Canada’s privacy watchdog is investigating Elon Musk’s X. Here’s what you need to know

Investigation into X highlights Ottawa’s limits of power in regulating U.S. Big Tech

The world’s richest man found himself in the middle of another Canadian-led protest last month when Canada’s privacy commissioner, Philippe Dufresne, announced that the agency had opened an investigation into X after receiving a complaint.

Canada’s privacy watchdog is now set to “examine whether X is meeting its obligations” under Canada’s privacy regime, also known as the Personal Information Protection and Electronic Documents Act (PIPEDA) — which lays out how companies can collect, use and disclose Canadians’ personal information. The privacy office’s investigation comes as Canada and the U.S. spar over tariffs and digital taxes on U.S. tech firms, alongside growing scrutiny over how tech companies use online and personal data to develop their artificial intelligence (AI) models. Here’s what you need to know about the privacy probe.

What happened?

Under PIPEDA, when a complaint is received, Canada’s privacy office will carry out an investigation unless the legislation specifies a reason not to, explained Teresa Scassa, the Canada research chair in information law and policy at the University of Ottawa (UOttawa).

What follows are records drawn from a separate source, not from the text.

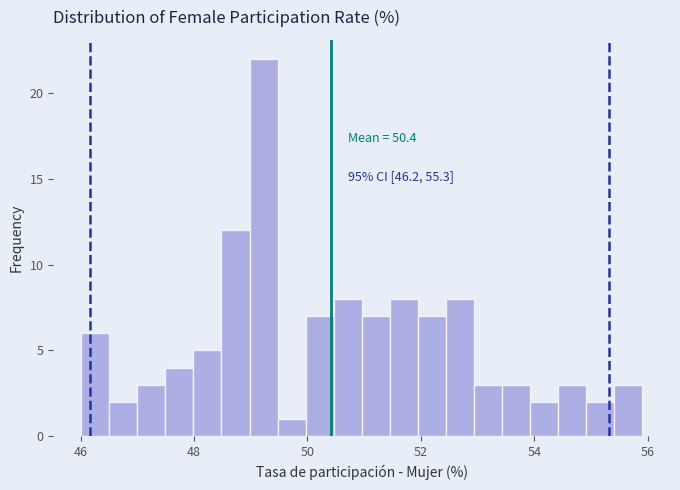

Around what value on the x-axis is the tallest bar? Give the approximate position of its centre, as read against the axis.

49.2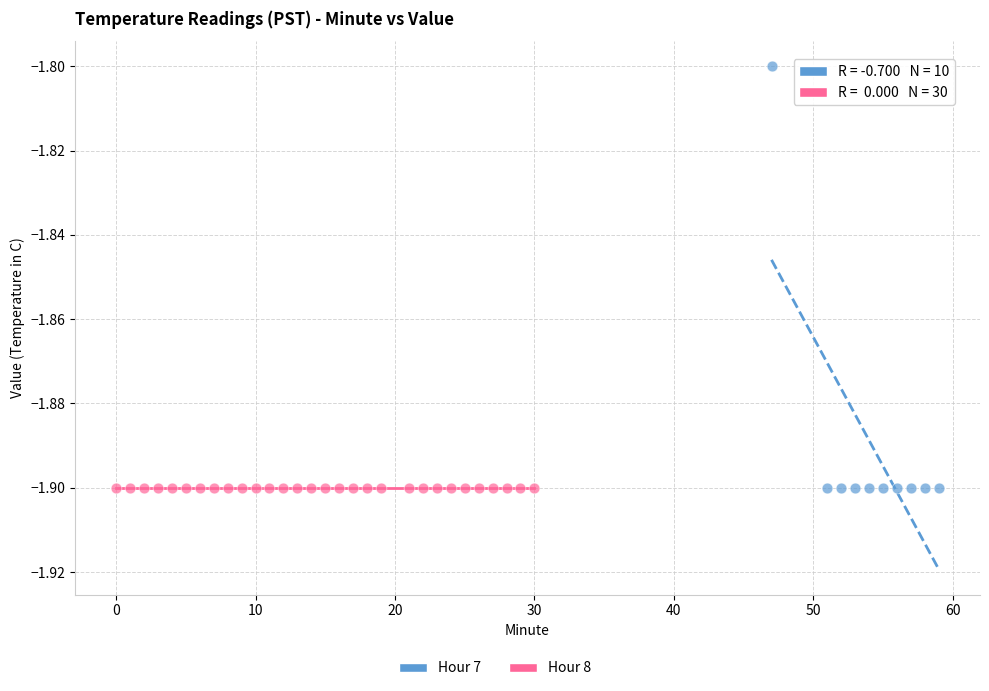

Which series contains the highest Y value?

Hour 7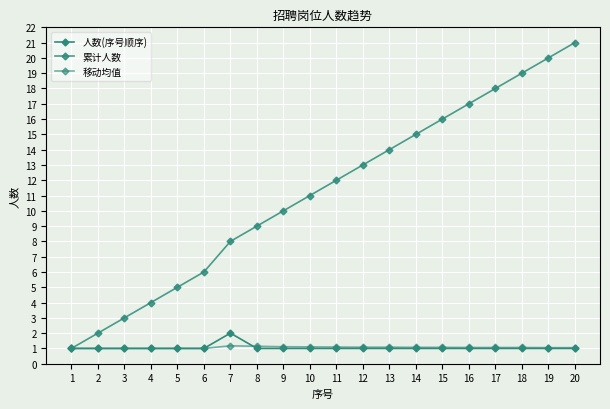

Is it true that 人数(序号顺序) equals 1.0 at 2?

True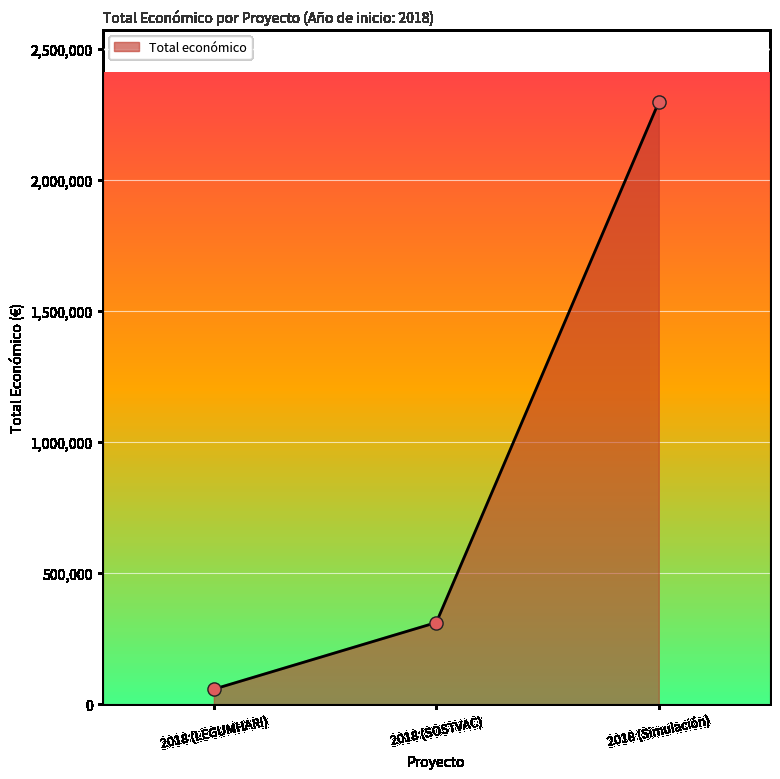

What is the change in value from 2018 (LEGUMHARI) to 2018 (SOSTVAC)?

+254053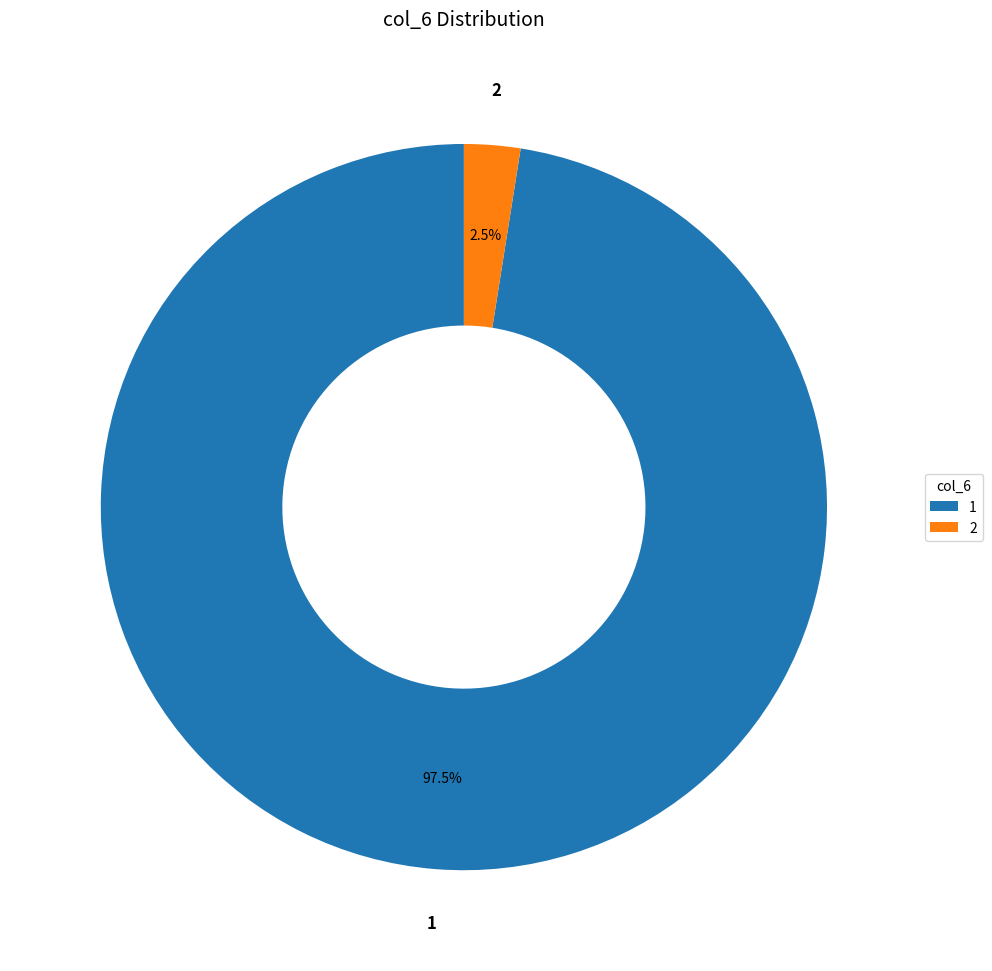

Which category has the smallest portion of the pie?

2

The privacy office launched their investigation into X after receiving Masse’s complaint. It will probe X’s compliance with federal privacy laws, focusing on its collection, use and disclosure of Canadians’ personal information to train its AI models. The office will produce a report of its findings within one year of the complaint being filed, though investigations of complex matters can take longer — and this case is set to be a complex one, Scassa said.

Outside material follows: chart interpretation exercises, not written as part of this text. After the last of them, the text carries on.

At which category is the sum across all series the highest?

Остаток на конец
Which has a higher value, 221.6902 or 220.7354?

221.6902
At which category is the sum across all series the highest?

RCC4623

Why are they investigating?

In February 2023, Canada banned TikTok from government devices over national security and privacy concerns, and later ordered the app to shut down its Canadian offices. TikTok’s parent company, ByteDance Ltd., is headquartered in Beijing, and Ottawa raised concerns that TikTok could be compelled to share sensitive Canadian user data — from location and search history to biometrics — with the Chinese authorities. TikTok said that it has “never provided user data to the Chinese government, nor would we if asked.”

Musk, meanwhile, came under fire in November 2024 when X’s updated terms of service stated that user data would be used to train AI models — operated by X or other third-parties — without giving users the choice to opt out. A 2023 update also allowed the platform to obtain users’ encrypted messages and their biometric data. X’s approach “poses a serious risk to individual rights,” said an Amnesty International report at the time.

X’s AI models trained on content that has not been moderated for hate speech, misinformation and disinformation could also be used to “optimize engagement by promoting the most polarizing content, even if it’s false or harmful, (which) has huge implications for election manipulation. AI-driven microtargeting could be used to push political interests,” said Sonja Solomun, the deputy director of McGill’s Centre for Media, Technology and Democracy.

X last year agreed to suspend its use of personal data collected from EU users for training its AI chatbot Grok after the Irish Data Protection Committee — which is the lead EU regulator for major U.S. Internet firms — issued proceedings against the company in the Irish High Court. The EU has strict data privacy laws outlined in its general data protection regulation (GDPR).

What happens next?

Canada’s privacy regime relies on voluntary compliance, meaning that even if the commissioner finds that X violated PIPEDA, its final guidance will likely lack teeth.

If the office finds that X was non-compliant, it will explain the company’s breaches in its final report and provide recommendations to address those breaches. But the watchdog’s “findings and recommendations are just that — they are not enforceable (as) PIPEDA does not give the commissioner order-making powers,” Scassa said.

If the office seeks to enforce an order, it will need to file a Federal Court application. But even if a Canadian court makes an order against X, it is “not automatically enforceable against the company in the U.S. A company that is not interested in complying with Canadian law has many tools at its disposal to challenge or delay any enforcement,” Scassa explained.

Canada’s approach to regulating technology companies is still evolving and the country lacks a comprehensive digital governance strategy, Solomun said. The Liberal government in 2022 introduced the now-defunct Bill C-27 that sought to strengthen Ottawa’s powers in regulating tech firms, including giving the privacy commissioner the power to order a company to stop collecting data or using personal information, and to establish fines for non-compliant companies. It also included an act that aimed to set guardrails on the development of AI, which was criticized by tech firms for being too broad and by civil society groups for not being tough enough.

The widening policy gap between the U.S. and jurisdictions like the EU — which has led the charge in regulating American Big Tech in a bid to constrain their power — poses challenges for Canada’s own approach to regulation, since Ottawa has historically followed in U.S. footsteps, said Vivek Krishnamurthy, director of the Technology Law and Policy Clinic at University of Colorado Boulder and a former law professor at the University of Ottawa who served on Canada’s online safety expert advisory group.

As Scassa puts it, “Action is needed on privacy reform and AI governance. Unfortunately, right now, we are in limbo.”